━━━━━ SOURCE ━━━━━

INTERVIEW with BJARNE MASTENBROEK

 

“A completely stonen city seems to me a kind of horroscenario. Green is the calm component of the city, a constant factor. That is why I have a somehow obsessive relation to trees. Trees are to me something very important in urban life. I think I could never miss this basic quality.”
Bjarne Mastenbroek

Interview:

BCJ: Bjarne, You are a friend of nature living in the in the center of Amsterdam. How do You perceive nature within a dense urban environment? BM: A completely stonen city seems to me a kind of horroscenario. Green is the calm component of the city, a constant factor. That is why I have a somehow obsessive relation to trees. Trees are to me something very important in urban life. I think I could never miss this basic quality.

━━━━━ GIVEN INFORMATION ━━━━━

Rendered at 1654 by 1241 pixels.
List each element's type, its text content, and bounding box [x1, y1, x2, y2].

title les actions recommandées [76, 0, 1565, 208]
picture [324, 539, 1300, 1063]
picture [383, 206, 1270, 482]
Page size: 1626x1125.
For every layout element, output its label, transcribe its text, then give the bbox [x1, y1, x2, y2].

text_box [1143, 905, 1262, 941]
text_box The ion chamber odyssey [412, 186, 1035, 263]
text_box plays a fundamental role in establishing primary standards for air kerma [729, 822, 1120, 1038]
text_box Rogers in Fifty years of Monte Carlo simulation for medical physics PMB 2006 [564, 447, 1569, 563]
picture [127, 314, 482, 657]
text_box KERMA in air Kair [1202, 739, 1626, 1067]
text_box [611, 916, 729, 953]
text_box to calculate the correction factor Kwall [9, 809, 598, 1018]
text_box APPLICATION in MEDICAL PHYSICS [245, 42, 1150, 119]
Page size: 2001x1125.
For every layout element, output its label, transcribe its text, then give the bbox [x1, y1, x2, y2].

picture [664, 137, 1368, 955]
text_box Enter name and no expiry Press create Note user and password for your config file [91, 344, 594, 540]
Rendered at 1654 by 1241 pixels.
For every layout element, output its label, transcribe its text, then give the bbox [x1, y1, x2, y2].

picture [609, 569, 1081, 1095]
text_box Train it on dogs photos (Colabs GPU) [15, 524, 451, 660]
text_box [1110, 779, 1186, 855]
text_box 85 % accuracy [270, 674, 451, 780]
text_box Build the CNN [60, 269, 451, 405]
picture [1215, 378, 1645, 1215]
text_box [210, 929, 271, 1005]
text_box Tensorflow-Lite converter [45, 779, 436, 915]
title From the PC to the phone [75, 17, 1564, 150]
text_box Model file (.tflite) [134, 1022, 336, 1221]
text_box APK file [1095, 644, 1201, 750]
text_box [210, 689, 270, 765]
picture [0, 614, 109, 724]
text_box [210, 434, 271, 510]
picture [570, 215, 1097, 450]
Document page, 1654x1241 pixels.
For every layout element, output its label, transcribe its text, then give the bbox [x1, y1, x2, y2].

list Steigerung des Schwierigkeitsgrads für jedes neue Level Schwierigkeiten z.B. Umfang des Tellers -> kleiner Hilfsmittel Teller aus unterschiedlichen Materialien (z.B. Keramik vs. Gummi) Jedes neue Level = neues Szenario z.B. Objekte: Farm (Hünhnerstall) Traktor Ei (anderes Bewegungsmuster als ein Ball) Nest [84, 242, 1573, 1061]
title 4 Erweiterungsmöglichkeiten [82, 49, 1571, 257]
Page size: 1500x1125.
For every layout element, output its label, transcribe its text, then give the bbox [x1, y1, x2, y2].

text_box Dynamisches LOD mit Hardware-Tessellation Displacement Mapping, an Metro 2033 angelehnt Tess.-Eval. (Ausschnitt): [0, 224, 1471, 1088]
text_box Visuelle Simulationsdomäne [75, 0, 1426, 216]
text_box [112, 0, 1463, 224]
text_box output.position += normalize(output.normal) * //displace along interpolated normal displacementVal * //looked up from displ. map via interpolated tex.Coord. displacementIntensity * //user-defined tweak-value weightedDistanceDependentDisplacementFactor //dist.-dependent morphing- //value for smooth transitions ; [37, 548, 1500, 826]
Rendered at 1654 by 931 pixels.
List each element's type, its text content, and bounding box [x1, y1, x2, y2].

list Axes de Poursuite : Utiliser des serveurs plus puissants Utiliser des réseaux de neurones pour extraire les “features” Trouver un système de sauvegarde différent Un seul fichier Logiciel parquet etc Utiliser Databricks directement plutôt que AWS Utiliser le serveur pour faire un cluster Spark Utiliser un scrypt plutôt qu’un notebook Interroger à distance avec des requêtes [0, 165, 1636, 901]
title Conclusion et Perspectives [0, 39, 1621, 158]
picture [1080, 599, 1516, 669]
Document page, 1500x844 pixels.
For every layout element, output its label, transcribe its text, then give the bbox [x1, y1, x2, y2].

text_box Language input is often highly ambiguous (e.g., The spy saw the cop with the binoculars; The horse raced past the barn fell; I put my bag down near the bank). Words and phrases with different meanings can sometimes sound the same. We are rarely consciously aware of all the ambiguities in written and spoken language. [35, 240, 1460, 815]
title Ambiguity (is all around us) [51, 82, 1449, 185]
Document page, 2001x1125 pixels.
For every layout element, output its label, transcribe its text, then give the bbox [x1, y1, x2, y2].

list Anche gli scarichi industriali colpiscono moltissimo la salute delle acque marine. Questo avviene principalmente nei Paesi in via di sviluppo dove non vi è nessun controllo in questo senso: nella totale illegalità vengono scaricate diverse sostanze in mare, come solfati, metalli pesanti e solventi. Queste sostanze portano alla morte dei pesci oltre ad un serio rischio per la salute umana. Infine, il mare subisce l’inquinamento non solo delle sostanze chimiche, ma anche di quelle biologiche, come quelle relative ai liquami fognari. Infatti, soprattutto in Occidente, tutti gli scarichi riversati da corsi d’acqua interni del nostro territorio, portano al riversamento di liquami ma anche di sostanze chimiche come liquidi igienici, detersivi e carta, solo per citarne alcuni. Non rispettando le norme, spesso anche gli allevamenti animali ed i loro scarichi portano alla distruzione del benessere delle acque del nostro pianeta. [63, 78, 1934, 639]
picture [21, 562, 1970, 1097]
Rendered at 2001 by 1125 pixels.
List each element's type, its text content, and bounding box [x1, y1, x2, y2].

━━━━━

BRIEF 1:
In the interview, what reason does Bjarne Mastenbroek give for his somehow obsessive relation to trees?
BRIEF 2:
Can you copy word for word the lines of the entries from the line containing "Document page, 1654x1241 pixels." up to and including the line containing "title 4 Erweiterungsmöglichkeiten"?

FULL SOLUTION 1:
He says green is the calm component of the city, a constant factor, and that is why he has a somehow obsessive relation to trees.

FULL SOLUTION 2:
Document page, 1654x1241 pixels.
For every layout element, output its label, transcribe its text, then give the bbox [x1, y1, x2, y2].

list Steigerung des Schwierigkeitsgrads für jedes neue Level Schwierigkeiten z.B. Umfang des Tellers -> kleiner Hilfsmittel Teller aus unterschiedlichen Materialien (z.B. Keramik vs. Gummi) Jedes neue Level = neues Szenario z.B. Objekte: Farm (Hünhnerstall) Traktor Ei (anderes Bewegungsmuster als ein Ball) Nest [84, 242, 1573, 1061]
title 4 Erweiterungsmöglichkeiten [82, 49, 1571, 257]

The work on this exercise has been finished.